GBP/CHF Falls As Risk Appetite Shifts
The last couple of days have seen a marginal increase in Franc demand, triggered by weakness in commodities prices and falling equity markets. The ongoing speculation that the Swiss National Bank may raise the minimum euro level is having little impact in weakening the Swiss currency, although market players remain on high alert for any hints at a policy shift.
Sterling’s had a rough couple of days after weak manufacturing production data revealed a 0.2% contraction in the manufacturing sector over the last month. The figures are a leading indicator of overall economic health as production reacts quickly to ups and downs in the business cycle and is correlated with consumer conditions such as employment levels and average earnings.
The figures published by the Office for National Statistics dented hopes that a pick-up in industry would encourage balanced growth in the UK. The main factors behind the monthly drop, according to the ONS, were falls in transport equipment, wood and paper products and metals. However, they did say that in the three months to April manufacturing was actually up by 0.5% year on year and this should be considered a more accurate indicator of the underlying trend.
However, it wasn’t all doom and gloom as employment data on Wednesday revealed that jobless numbers declined by 5,000 in the three months to April as the economy returned to marginal growth. Figures released by the ONS showed that the total jobless number had fallen to 2.51 million and that the total number of people in employment had risen to 29.76 million, up 432,000 on a year ago.

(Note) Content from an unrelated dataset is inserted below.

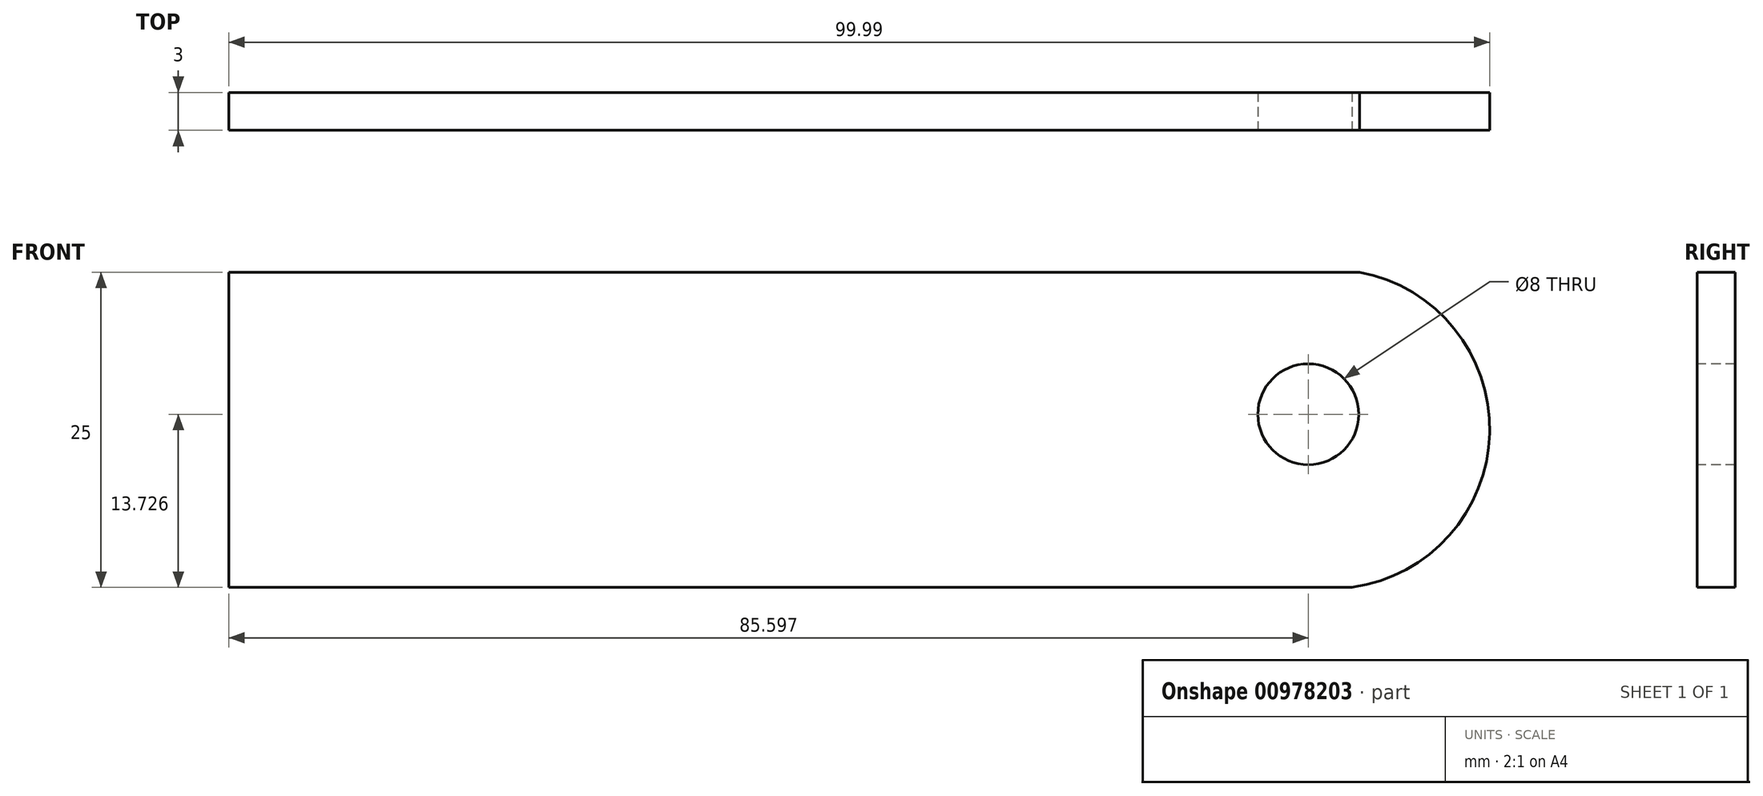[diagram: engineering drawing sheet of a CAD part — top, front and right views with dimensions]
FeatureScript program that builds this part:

As a result, sterling gained around 0.4% against the Franc after the figures were released but gains were quickly erased with profit taking pushing sterling back down to the low 1.44’s.
Sterling has actually traded relatively flat against the Franc and the Euro over the last 3 months, remaining within a two cent range against the euro. We were expecting some market movement last Thursday with meetings by both the Bank of England and the European Central Bank but even a speech by Mario Draghi failed to cause any sort of significant movement. The European Central Bank announced that they would be keeping the interest rate at 0.5%, but would consider a negative deposit rate should conditions deteriorate further. Draghi was fairly pessimistic about the economic recovery in the eurozone but market reaction was muted. The Bank of England announced that they too would be keeping interest rates on hold and would not be increasing the level of monetary easing. The meeting was Mervyn King’s last at the helm with Mark Carney taking the reins early in July.